───── SELECTED TEXT
Tuesday, April 15, 2014

Homefront (2013) - Review


Let's start with this: Arnold, Sly, and the rest of the guys really didn't make movies any better than the action stuff done today.

I know, I know, that's heresy. 

Let me take a step back to say that nothing I see today is as fun to me as the stuff I grew up watching when Arnold and Sly ruled Hollywood. Just because I love Commando, however, doesn't make that movie high art - or even well edited. I'm able to love Commando for its cheesiness, its fun, its charismatic lead actor, and, most of all, the fact that when I watch it I can pretend to be a kid watching bad guys versus good guys all over again. It isn't so much that Hollywood makes worse mid/high-budget action star bonanzas than they did way back when; it's that they seem to make less of them and so, just by volume, there are fewer fun ones to bank on.

I clear my throat with all of that for an obvious reason: I'm reviewing a Jason Statham film. One written by Sylvester Stallone! 

Statham action movies are almost all poorly reviewed, and it seems like every time one of them comes out critics bemoan that he'll never be as good as Arnold or Sly - forgetting that critics of the 1980s mostly reviled Arnold and Sly. But Statham is just about the only one consistently churning out mid/high-budget old-fashioned action movies these days (unless you plan to credit the cast of the Fast & Furious franchise with their annual output). 

Statham movies - well, let me be clear this Statham movie in particular - are cheesy, usually kind of fun, and little more than good guys blowing up bad guys - just like the movies from 30 years ago. And that makes this enjoyable entertainment, as low-brow as I acknowledge it to be. 30 years from now, critics are going to bash films because they don't live up to what Jason was doing back in the good old days. It won't be because this stuff is great filmmaking, but because it is entertaining and fun, in spite of the violence and general lack of morality.
──────────
» **REQUIRED TASK 1**
According to the Homefront review, who wrote the Jason Statham film being reviewed?
» **REQUIRED TASK 2**
Copy the sheet music row below word for word, leaving out its picture.
───── STORED RECORDS
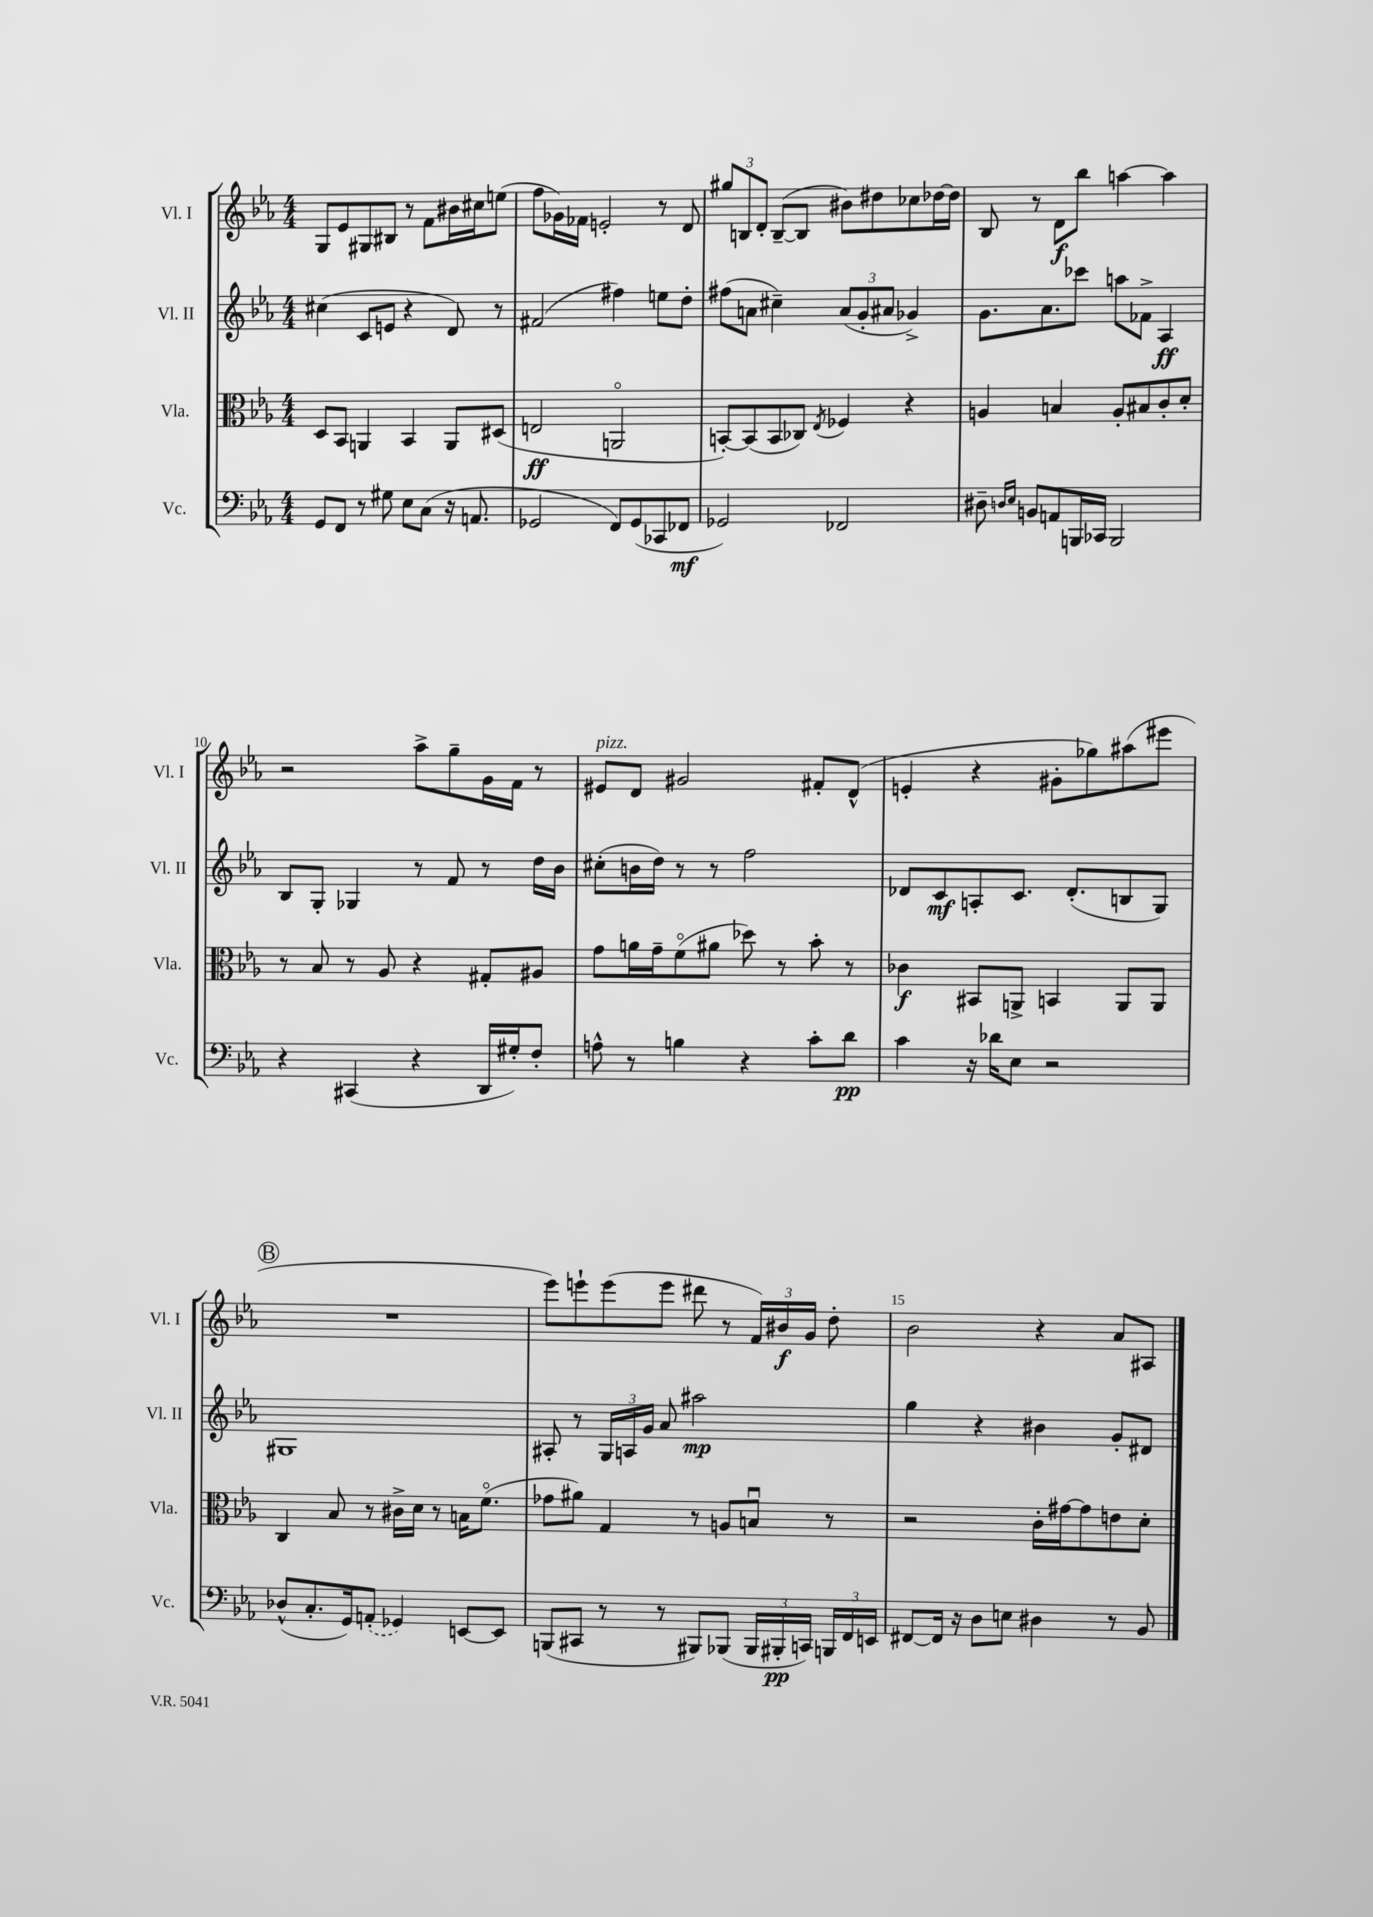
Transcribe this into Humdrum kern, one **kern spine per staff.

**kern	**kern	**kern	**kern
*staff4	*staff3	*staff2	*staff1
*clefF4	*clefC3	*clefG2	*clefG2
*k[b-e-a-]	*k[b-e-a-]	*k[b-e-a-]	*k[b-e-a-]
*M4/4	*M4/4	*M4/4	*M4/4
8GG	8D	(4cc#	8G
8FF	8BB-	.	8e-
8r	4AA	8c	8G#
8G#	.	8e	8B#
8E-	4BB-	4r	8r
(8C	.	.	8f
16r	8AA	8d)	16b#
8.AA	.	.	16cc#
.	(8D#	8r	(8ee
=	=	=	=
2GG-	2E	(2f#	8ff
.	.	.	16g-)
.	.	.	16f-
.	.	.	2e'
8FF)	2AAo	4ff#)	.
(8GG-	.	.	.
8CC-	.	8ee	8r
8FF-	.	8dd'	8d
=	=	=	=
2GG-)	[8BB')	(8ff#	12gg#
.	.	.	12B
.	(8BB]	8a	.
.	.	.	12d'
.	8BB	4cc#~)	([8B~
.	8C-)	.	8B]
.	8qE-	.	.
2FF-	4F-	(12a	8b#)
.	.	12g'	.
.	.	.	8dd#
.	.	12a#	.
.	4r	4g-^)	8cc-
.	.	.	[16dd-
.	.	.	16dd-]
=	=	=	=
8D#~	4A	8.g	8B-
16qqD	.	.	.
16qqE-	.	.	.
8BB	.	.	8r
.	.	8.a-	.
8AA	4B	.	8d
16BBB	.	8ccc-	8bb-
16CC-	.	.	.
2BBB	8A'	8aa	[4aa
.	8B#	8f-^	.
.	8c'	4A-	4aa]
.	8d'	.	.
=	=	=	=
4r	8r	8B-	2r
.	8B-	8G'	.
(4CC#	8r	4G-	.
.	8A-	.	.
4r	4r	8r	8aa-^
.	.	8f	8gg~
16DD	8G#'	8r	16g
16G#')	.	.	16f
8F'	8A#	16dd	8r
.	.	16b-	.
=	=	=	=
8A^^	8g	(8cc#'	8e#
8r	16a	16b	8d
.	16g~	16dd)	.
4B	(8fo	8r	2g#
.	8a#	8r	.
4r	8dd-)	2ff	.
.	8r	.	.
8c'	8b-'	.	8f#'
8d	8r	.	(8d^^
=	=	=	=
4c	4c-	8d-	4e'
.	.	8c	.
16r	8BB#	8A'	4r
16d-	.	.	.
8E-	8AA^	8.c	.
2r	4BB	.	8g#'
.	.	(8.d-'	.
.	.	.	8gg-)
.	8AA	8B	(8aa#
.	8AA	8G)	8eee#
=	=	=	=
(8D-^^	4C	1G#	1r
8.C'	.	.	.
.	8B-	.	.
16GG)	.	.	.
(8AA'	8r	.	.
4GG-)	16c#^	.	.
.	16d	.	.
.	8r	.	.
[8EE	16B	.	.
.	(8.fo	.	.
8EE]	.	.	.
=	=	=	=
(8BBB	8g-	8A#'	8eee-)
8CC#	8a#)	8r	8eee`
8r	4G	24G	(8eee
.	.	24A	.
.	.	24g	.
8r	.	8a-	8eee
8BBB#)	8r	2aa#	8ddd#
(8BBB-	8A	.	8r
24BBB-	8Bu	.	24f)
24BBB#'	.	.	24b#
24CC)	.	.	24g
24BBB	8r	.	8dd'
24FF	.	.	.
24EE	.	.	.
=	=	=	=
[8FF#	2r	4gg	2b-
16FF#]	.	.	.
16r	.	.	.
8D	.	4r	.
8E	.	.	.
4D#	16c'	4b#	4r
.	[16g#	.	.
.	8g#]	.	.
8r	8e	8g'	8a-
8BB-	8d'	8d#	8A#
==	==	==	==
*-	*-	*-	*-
──────────
» **WORKED ANSWER 1**
Sylvester Stallone wrote it.

» **WORKED ANSWER 2**
Transcribe this into Humdrum kern, one **kern spine per staff.

**kern	**kern	**kern	**kern
*staff4	*staff3	*staff2	*staff1
*clefF4	*clefC3	*clefG2	*clefG2
*k[b-e-a-]	*k[b-e-a-]	*k[b-e-a-]	*k[b-e-a-]
*M4/4	*M4/4	*M4/4	*M4/4
8GG	8D	(4cc#	8G
8FF	8BB-	.	8e-
8r	4AA	8c	8G#
8G#	.	8e	8B#
8E-	4BB-	4r	8r
(8C	.	.	8f
16r	8AA	8d)	16b#
8.AA	.	.	16cc#
.	(8D#	8r	(8ee
=	=	=	=
2GG-	2E	(2f#	8ff
.	.	.	16g-)
.	.	.	16f-
.	.	.	2e'
8FF)	2AAo	4ff#)	.
(8GG-	.	.	.
8CC-	.	8ee	8r
8FF-	.	8dd'	8d
=	=	=	=
2GG-)	[8BB')	(8ff#	12gg#
.	.	.	12B
.	(8BB]	8a	.
.	.	.	12d'
.	8BB	4cc#~)	([8B~
.	8C-)	.	8B]
.	8qE-	.	.
2FF-	4F-	(12a	8b#)
.	.	12g'	.
.	.	.	8dd#
.	.	12a#	.
.	4r	4g-^)	8cc-
.	.	.	[16dd-
.	.	.	16dd-]
=	=	=	=
8D#~	4A	8.g	8B-
16qqD	.	.	.
16qqE-	.	.	.
8BB	.	.	8r
.	.	8.a-	.
8AA	4B	.	8d
16BBB	.	8ccc-	8bb-
16CC-	.	.	.
2BBB	8A'	8aa	[4aa
.	8B#	8f-^	.
.	8c'	4A-	4aa]
.	8d'	.	.
=	=	=	=
4r	8r	8B-	2r
.	8B-	8G'	.
(4CC#	8r	4G-	.
.	8A-	.	.
4r	4r	8r	8aa-^
.	.	8f	8gg~
16DD	8G#'	8r	16g
16G#')	.	.	16f
8F'	8A#	16dd	8r
.	.	16b-	.
=	=	=	=
8A^^	8g	(8cc#'	8e#
8r	16a	16b	8d
.	16g~	16dd)	.
4B	(8fo	8r	2g#
.	8a#	8r	.
4r	8dd-)	2ff	.
.	8r	.	.
8c'	8b-'	.	8f#'
8d	8r	.	(8d^^
=	=	=	=
4c	4c-	8d-	4e'
.	.	8c	.
16r	8BB#	8A'	4r
16d-	.	.	.
8E-	8AA^	8.c	.
2r	4BB	.	8g#'
.	.	(8.d-'	.
.	.	.	8gg-)
.	8AA	8B	(8aa#
.	8AA	8G)	8eee#
=	=	=	=
(8D-^^	4C	1G#	1r
8.C'	.	.	.
.	8B-	.	.
16GG)	.	.	.
(8AA'	8r	.	.
4GG-)	16c#^	.	.
.	16d	.	.
.	8r	.	.
[8EE	16B	.	.
.	(8.fo	.	.
8EE]	.	.	.
=	=	=	=
(8BBB	8g-	8A#'	8eee-)
8CC#	8a#)	8r	8eee`
8r	4G	24G	(8eee
.	.	24A	.
.	.	24g	.
8r	.	8a-	8eee
8BBB#)	8r	2aa#	8ddd#
(8BBB-	8A	.	8r
24BBB-	8Bu	.	24f)
24BBB#'	.	.	24b#
24CC)	.	.	24g
24BBB	8r	.	8dd'
24FF	.	.	.
24EE	.	.	.
=	=	=	=
[8FF#	2r	4gg	2b-
16FF#]	.	.	.
16r	.	.	.
8D	.	4r	.
8E	.	.	.
4D#	16c'	4b#	4r
.	[16g#	.	.
.	8g#]	.	.
8r	8e	8g'	8a-
8BB-	8d'	8d#	8A#
==	==	==	==
*-	*-	*-	*-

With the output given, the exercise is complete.